## [Records contained in a dataset]

========================================

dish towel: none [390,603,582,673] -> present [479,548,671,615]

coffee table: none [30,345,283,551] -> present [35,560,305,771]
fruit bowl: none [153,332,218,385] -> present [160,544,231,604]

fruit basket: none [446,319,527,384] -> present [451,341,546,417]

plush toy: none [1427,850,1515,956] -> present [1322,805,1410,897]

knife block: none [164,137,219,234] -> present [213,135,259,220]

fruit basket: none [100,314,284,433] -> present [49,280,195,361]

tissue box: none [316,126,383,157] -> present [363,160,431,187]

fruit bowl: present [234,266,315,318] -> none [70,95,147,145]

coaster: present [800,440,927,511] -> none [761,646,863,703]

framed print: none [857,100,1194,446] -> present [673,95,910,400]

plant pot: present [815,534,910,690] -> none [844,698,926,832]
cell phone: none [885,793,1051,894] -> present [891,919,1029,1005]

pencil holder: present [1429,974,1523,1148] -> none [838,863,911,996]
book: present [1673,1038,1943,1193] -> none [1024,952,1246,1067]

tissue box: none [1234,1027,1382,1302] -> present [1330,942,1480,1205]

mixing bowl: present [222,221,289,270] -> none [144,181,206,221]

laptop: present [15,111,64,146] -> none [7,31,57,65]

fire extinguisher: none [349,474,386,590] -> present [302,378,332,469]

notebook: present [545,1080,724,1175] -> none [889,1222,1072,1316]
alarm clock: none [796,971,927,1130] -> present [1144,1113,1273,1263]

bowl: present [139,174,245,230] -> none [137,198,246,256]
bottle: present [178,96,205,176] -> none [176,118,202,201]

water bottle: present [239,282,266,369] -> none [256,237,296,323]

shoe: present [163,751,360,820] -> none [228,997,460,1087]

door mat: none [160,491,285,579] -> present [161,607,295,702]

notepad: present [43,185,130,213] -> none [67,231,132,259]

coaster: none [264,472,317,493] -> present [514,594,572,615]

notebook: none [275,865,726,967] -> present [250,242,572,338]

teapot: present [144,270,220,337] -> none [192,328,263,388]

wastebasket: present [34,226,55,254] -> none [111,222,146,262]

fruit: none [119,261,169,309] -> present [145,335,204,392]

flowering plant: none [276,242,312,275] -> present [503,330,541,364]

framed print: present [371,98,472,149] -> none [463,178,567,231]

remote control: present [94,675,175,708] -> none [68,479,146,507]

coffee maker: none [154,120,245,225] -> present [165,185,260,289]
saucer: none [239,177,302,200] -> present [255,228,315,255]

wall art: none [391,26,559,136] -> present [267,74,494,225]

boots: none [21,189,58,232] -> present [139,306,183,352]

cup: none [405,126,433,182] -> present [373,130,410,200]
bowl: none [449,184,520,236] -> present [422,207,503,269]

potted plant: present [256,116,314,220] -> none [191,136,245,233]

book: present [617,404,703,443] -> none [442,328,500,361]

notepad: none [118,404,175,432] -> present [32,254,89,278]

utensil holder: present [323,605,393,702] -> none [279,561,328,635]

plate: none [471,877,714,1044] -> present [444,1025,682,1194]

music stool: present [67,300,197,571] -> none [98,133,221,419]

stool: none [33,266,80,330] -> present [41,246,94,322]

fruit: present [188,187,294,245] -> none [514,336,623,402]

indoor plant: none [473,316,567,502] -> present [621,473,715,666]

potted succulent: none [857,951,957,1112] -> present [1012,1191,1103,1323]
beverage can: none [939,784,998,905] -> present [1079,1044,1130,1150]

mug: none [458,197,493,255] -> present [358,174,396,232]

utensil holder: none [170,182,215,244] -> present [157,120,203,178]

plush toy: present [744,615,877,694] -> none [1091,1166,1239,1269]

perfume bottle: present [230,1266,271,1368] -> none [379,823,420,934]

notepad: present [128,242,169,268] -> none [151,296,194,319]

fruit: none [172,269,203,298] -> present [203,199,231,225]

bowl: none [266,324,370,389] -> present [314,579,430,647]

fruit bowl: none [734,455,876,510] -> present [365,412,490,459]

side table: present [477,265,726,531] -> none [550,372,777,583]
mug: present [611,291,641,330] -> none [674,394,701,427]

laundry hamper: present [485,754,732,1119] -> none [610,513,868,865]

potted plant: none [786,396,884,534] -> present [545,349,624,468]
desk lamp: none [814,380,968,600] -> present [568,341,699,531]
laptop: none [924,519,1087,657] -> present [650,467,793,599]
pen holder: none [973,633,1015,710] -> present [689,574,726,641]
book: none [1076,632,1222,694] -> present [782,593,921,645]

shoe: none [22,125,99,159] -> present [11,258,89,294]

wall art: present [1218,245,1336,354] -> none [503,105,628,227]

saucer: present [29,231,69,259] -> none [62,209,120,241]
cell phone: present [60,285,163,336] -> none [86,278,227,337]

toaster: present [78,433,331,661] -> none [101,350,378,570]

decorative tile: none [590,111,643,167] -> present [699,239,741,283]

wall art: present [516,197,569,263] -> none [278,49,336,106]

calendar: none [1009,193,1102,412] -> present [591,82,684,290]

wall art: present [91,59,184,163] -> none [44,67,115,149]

========================================

## [YOUR GOAL]
Return each entry above exactly, leaving none out.

## [TASK SOLUTION]
dish towel: none [390,603,582,673] -> present [479,548,671,615]

coffee table: none [30,345,283,551] -> present [35,560,305,771]
fruit bowl: none [153,332,218,385] -> present [160,544,231,604]

fruit basket: none [446,319,527,384] -> present [451,341,546,417]

plush toy: none [1427,850,1515,956] -> present [1322,805,1410,897]

knife block: none [164,137,219,234] -> present [213,135,259,220]

fruit basket: none [100,314,284,433] -> present [49,280,195,361]

tissue box: none [316,126,383,157] -> present [363,160,431,187]

fruit bowl: present [234,266,315,318] -> none [70,95,147,145]

coaster: present [800,440,927,511] -> none [761,646,863,703]

framed print: none [857,100,1194,446] -> present [673,95,910,400]

plant pot: present [815,534,910,690] -> none [844,698,926,832]
cell phone: none [885,793,1051,894] -> present [891,919,1029,1005]

pencil holder: present [1429,974,1523,1148] -> none [838,863,911,996]
book: present [1673,1038,1943,1193] -> none [1024,952,1246,1067]

tissue box: none [1234,1027,1382,1302] -> present [1330,942,1480,1205]

mixing bowl: present [222,221,289,270] -> none [144,181,206,221]

laptop: present [15,111,64,146] -> none [7,31,57,65]

fire extinguisher: none [349,474,386,590] -> present [302,378,332,469]

notebook: present [545,1080,724,1175] -> none [889,1222,1072,1316]
alarm clock: none [796,971,927,1130] -> present [1144,1113,1273,1263]

bowl: present [139,174,245,230] -> none [137,198,246,256]
bottle: present [178,96,205,176] -> none [176,118,202,201]

water bottle: present [239,282,266,369] -> none [256,237,296,323]

shoe: present [163,751,360,820] -> none [228,997,460,1087]

door mat: none [160,491,285,579] -> present [161,607,295,702]

notepad: present [43,185,130,213] -> none [67,231,132,259]

coaster: none [264,472,317,493] -> present [514,594,572,615]

notebook: none [275,865,726,967] -> present [250,242,572,338]

teapot: present [144,270,220,337] -> none [192,328,263,388]

wastebasket: present [34,226,55,254] -> none [111,222,146,262]

fruit: none [119,261,169,309] -> present [145,335,204,392]

flowering plant: none [276,242,312,275] -> present [503,330,541,364]

framed print: present [371,98,472,149] -> none [463,178,567,231]

remote control: present [94,675,175,708] -> none [68,479,146,507]

coffee maker: none [154,120,245,225] -> present [165,185,260,289]
saucer: none [239,177,302,200] -> present [255,228,315,255]

wall art: none [391,26,559,136] -> present [267,74,494,225]

boots: none [21,189,58,232] -> present [139,306,183,352]

cup: none [405,126,433,182] -> present [373,130,410,200]
bowl: none [449,184,520,236] -> present [422,207,503,269]

potted plant: present [256,116,314,220] -> none [191,136,245,233]

book: present [617,404,703,443] -> none [442,328,500,361]

notepad: none [118,404,175,432] -> present [32,254,89,278]

utensil holder: present [323,605,393,702] -> none [279,561,328,635]

plate: none [471,877,714,1044] -> present [444,1025,682,1194]

music stool: present [67,300,197,571] -> none [98,133,221,419]

stool: none [33,266,80,330] -> present [41,246,94,322]

fruit: present [188,187,294,245] -> none [514,336,623,402]

indoor plant: none [473,316,567,502] -> present [621,473,715,666]

potted succulent: none [857,951,957,1112] -> present [1012,1191,1103,1323]
beverage can: none [939,784,998,905] -> present [1079,1044,1130,1150]

mug: none [458,197,493,255] -> present [358,174,396,232]

utensil holder: none [170,182,215,244] -> present [157,120,203,178]

plush toy: present [744,615,877,694] -> none [1091,1166,1239,1269]

perfume bottle: present [230,1266,271,1368] -> none [379,823,420,934]

notepad: present [128,242,169,268] -> none [151,296,194,319]

fruit: none [172,269,203,298] -> present [203,199,231,225]

bowl: none [266,324,370,389] -> present [314,579,430,647]

fruit bowl: none [734,455,876,510] -> present [365,412,490,459]

side table: present [477,265,726,531] -> none [550,372,777,583]
mug: present [611,291,641,330] -> none [674,394,701,427]

laundry hamper: present [485,754,732,1119] -> none [610,513,868,865]

potted plant: none [786,396,884,534] -> present [545,349,624,468]
desk lamp: none [814,380,968,600] -> present [568,341,699,531]
laptop: none [924,519,1087,657] -> present [650,467,793,599]
pen holder: none [973,633,1015,710] -> present [689,574,726,641]
book: none [1076,632,1222,694] -> present [782,593,921,645]

shoe: none [22,125,99,159] -> present [11,258,89,294]

wall art: present [1218,245,1336,354] -> none [503,105,628,227]

saucer: present [29,231,69,259] -> none [62,209,120,241]
cell phone: present [60,285,163,336] -> none [86,278,227,337]

toaster: present [78,433,331,661] -> none [101,350,378,570]

decorative tile: none [590,111,643,167] -> present [699,239,741,283]

wall art: present [516,197,569,263] -> none [278,49,336,106]

calendar: none [1009,193,1102,412] -> present [591,82,684,290]

wall art: present [91,59,184,163] -> none [44,67,115,149]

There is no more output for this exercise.